*** PROVIDED RECORDS ***

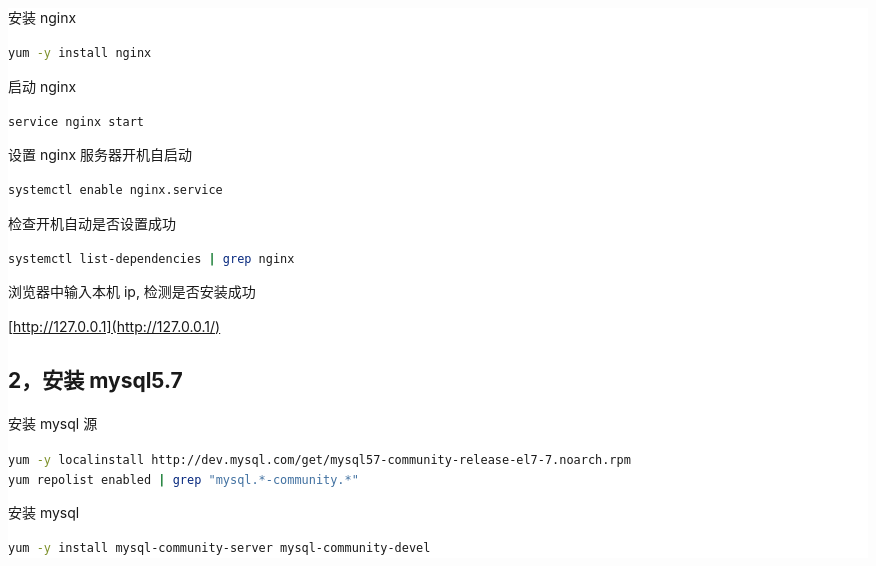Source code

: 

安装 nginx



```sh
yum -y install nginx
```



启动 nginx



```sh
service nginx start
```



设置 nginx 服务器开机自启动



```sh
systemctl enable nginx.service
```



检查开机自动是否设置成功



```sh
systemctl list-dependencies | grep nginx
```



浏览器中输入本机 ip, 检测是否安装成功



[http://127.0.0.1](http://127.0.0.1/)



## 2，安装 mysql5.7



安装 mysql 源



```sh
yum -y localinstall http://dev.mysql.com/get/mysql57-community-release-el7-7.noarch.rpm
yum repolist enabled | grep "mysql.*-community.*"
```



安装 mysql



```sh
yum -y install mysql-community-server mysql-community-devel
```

*** End of PROVIDED RECORDS ***

◆ **TASK REQUIREMENTS**
Lines before the one containing "设置 nginx 服务器开机自启动" are left out. Repeat that line and all lines after it in the records above exactly.

◆ **WRITTEN RESPONSE**
设置 nginx 服务器开机自启动



```sh
systemctl enable nginx.service
```



检查开机自动是否设置成功



```sh
systemctl list-dependencies | grep nginx
```



浏览器中输入本机 ip, 检测是否安装成功



[http://127.0.0.1](http://127.0.0.1/)



## 2，安装 mysql5.7



安装 mysql 源



```sh
yum -y localinstall http://dev.mysql.com/get/mysql57-community-release-el7-7.noarch.rpm
yum repolist enabled | grep "mysql.*-community.*"
```



安装 mysql



```sh
yum -y install mysql-community-server mysql-community-devel
```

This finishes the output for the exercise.